When our team saw the challenge posted by McMaster's material science department, we immediately knew this was a challenge too good to pass. Originally, we thought this was a problem best suited to be solved with an A.I or M.L approach. After a discussion and an investigation with the folks who made the challenge, we realized the best approach was one of basic computational analysis, that, while simple, was by no means easy. The result, was what we consider an unorthodox approach to solve a problem prevalent across the domain of science on the micro scale.
What it does
Project monochrome (PMC) is an image processing software that is capable of detecting as well as estimating, shade, shape, and area. Applications for this technology encompass many of the current problems faced in scientific imaging. Heat maps, and microscopes face the problem of overwhelming amounts of noise, gradients, and disturbances that cause inaccuracies during analysis. PMC aims to solve this problem by giving researchers more control over these environmental variables.
How we built it
Using the OpenCV python library as well as matplotlib among other visualization techniques, we built a working software capable of receiving images as input and outputting desired datapoints such as the fraction of light vs dark pixels, the number of elements in an image, or the average size of said elements.
Challenges we ran into
The biggest challenge was coinciding our image data with our code. The difficulty was in the sheer magnitude of noise in some of the images, wish extremely harsh gradients and unforgiving noise. The images themselves where of size 1024 * 1024, which is good for the sake of computational efficiency, but less so for the resulting accuracy.

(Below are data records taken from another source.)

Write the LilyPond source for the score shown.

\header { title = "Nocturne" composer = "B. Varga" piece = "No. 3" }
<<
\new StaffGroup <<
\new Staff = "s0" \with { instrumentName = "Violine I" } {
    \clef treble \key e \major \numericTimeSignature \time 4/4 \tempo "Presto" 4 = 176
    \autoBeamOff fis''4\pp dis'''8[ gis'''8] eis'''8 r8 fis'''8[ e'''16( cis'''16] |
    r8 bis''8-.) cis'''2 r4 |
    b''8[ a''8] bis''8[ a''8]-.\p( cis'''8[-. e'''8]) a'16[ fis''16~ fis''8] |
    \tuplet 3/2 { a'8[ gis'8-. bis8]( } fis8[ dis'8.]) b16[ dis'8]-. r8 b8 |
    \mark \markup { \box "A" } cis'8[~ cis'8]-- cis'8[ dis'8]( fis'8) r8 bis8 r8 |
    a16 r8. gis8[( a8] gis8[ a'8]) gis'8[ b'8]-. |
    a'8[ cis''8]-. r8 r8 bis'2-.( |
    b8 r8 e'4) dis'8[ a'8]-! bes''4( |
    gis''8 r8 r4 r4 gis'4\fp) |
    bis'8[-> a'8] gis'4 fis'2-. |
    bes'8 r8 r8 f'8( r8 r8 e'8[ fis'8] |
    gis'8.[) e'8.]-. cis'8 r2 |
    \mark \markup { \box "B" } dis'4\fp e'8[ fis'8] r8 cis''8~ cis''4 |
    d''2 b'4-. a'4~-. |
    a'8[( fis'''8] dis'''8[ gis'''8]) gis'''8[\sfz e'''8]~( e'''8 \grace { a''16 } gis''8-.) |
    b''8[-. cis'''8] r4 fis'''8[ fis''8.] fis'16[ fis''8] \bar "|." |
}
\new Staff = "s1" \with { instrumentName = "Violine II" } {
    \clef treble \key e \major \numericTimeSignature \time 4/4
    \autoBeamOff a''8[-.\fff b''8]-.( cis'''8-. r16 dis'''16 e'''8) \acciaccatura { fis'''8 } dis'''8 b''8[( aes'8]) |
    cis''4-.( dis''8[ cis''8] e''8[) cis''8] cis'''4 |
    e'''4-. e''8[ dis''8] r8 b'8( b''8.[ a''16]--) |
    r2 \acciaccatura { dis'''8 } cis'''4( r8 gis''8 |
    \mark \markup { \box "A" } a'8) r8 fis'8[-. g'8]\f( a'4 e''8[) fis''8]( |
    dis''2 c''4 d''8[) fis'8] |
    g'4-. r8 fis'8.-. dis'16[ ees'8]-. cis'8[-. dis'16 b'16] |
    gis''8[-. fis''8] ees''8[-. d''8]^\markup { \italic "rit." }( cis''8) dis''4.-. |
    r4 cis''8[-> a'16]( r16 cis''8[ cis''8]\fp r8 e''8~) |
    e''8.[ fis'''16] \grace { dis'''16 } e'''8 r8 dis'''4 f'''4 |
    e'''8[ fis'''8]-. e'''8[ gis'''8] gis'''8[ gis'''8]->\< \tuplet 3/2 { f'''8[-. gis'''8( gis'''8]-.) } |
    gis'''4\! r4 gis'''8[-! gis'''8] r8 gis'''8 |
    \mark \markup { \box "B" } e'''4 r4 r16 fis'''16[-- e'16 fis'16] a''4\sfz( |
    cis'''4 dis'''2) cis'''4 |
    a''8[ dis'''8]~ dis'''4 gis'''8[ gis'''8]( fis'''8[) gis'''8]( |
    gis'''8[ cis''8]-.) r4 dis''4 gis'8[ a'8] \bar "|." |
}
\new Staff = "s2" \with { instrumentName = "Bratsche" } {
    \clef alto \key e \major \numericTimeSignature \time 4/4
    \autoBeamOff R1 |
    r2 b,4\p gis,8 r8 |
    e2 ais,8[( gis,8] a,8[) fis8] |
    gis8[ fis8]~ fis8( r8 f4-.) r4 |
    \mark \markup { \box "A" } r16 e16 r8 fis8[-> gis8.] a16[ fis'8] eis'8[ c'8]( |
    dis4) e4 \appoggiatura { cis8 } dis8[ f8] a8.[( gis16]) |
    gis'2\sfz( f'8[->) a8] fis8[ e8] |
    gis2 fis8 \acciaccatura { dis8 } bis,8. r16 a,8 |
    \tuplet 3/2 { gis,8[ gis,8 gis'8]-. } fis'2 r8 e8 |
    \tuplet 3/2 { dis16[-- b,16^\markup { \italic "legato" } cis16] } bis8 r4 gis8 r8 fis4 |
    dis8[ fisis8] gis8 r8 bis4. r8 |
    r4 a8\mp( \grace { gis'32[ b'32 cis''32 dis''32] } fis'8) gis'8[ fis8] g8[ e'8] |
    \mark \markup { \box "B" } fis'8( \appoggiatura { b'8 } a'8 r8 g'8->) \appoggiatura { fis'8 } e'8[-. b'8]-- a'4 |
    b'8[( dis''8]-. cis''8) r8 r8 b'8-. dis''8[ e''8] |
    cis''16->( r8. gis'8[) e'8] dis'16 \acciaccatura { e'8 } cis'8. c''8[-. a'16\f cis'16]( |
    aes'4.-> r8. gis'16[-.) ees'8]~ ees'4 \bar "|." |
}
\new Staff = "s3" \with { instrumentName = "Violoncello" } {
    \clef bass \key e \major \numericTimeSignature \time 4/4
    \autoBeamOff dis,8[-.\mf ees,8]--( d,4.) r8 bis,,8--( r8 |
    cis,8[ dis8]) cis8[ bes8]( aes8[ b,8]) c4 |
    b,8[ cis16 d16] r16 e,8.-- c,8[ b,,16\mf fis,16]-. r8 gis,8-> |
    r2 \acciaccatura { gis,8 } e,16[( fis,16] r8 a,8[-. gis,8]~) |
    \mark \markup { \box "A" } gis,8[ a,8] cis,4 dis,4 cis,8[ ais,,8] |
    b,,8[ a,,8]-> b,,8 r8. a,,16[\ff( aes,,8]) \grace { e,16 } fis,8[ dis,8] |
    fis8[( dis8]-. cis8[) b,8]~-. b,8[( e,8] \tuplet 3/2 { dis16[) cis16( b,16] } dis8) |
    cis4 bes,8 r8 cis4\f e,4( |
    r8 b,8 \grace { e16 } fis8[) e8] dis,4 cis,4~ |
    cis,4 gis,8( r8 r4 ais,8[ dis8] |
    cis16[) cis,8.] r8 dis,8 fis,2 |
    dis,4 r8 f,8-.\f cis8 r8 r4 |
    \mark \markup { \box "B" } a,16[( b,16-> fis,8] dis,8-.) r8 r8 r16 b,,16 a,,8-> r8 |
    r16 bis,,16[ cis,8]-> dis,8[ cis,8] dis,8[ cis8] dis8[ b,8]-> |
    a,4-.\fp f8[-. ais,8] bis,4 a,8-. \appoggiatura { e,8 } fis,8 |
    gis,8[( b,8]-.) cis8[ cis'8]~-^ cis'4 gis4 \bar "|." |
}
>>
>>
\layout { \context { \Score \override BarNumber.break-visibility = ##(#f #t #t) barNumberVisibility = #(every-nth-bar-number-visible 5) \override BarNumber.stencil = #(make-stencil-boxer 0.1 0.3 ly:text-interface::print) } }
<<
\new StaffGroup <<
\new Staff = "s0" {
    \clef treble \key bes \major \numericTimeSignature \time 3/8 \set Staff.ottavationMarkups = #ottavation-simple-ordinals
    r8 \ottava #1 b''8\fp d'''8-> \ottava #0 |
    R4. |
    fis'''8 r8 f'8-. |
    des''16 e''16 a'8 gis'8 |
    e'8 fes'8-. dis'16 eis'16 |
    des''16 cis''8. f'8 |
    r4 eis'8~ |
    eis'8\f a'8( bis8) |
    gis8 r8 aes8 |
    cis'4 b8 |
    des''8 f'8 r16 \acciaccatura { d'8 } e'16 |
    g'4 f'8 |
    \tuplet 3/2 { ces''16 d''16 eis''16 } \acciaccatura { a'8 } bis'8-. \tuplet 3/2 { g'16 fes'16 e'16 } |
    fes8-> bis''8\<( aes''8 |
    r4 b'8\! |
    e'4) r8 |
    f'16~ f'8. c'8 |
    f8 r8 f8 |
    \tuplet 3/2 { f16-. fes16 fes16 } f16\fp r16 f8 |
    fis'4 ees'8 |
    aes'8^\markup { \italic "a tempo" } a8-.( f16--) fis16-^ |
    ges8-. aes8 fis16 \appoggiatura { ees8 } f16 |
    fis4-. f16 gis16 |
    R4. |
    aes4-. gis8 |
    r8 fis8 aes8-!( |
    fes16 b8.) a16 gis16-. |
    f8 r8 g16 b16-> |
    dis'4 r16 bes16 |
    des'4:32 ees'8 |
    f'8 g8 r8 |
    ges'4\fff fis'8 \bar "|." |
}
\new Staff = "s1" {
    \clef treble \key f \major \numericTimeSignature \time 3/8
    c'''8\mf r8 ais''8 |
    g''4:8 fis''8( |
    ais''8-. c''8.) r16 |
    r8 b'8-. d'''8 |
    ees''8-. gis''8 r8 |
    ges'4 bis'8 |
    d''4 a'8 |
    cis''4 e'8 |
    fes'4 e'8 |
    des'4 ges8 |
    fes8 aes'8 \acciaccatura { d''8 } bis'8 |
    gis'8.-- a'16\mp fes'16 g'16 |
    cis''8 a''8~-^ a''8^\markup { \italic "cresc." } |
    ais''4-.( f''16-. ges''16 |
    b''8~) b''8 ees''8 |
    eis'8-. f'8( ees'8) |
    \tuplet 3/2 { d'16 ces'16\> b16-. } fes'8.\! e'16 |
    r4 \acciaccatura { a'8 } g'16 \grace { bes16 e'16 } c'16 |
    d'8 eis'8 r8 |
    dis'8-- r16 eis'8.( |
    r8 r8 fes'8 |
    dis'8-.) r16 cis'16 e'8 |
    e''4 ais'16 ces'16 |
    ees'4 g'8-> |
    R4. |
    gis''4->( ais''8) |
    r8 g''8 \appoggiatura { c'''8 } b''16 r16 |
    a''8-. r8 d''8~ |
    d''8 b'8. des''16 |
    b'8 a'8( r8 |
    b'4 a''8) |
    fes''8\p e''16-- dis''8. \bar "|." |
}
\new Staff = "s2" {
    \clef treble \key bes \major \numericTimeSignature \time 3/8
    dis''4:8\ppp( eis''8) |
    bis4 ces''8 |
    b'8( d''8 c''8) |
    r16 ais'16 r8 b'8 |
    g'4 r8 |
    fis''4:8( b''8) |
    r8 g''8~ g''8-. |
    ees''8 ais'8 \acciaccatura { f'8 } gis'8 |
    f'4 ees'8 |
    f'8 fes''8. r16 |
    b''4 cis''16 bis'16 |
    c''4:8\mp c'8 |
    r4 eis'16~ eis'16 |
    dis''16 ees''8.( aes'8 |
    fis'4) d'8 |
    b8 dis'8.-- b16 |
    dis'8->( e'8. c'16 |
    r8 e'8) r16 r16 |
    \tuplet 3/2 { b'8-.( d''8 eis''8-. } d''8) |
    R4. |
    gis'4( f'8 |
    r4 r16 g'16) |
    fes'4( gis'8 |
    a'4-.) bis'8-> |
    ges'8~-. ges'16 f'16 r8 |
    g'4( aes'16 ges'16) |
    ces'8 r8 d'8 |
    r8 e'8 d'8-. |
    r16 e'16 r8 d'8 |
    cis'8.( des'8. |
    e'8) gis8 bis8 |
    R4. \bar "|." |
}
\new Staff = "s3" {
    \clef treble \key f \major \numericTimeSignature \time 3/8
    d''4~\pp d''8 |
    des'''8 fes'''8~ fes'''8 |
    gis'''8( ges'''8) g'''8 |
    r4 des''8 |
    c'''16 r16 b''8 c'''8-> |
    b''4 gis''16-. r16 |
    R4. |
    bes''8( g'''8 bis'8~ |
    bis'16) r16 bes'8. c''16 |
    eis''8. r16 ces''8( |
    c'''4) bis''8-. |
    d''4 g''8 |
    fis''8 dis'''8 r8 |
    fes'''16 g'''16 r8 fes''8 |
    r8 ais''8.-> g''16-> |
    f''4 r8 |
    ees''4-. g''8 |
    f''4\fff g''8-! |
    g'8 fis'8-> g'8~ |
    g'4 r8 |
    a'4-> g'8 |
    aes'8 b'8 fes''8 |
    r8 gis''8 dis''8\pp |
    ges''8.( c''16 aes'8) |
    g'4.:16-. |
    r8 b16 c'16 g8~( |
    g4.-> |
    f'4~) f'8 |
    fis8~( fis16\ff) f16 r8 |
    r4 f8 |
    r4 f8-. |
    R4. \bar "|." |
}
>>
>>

Accomplishments that we're proud of
I believe I speak for the team when I say that we're super excited and proud of ourselves for pulling off this incredible hack. The greatest accomplishment is therefore shared between 2 aspects; the first being the accuracy we achieved with our model on hitting the first 3 targets, and the second being how well we worked together as a team. Our problem solving sessions empowered us with the knowledge to try without giving up, and to plan ahead without being arrogant of what we thought we knew.
What we learned
We learned a great deal about OpenCV and Matplotlib. The most interesting things we learned however, centered around the formulae and calculations that preceded each step of the way. For example, thresholding and the OTSU functions where best understood at a mathematical level first. Hence we will walk away having learned very much.
What's next for Project Monochrome
I'm hoping, especially with the dataset downloaded locally, that I can continue to work on this project, improving accuracy, and perhaps solidifying some of the flimsier parts of our code. We hope to expand PMCs capabilities to include that of color, of 3-Dimensional imaging, among other significant improvements.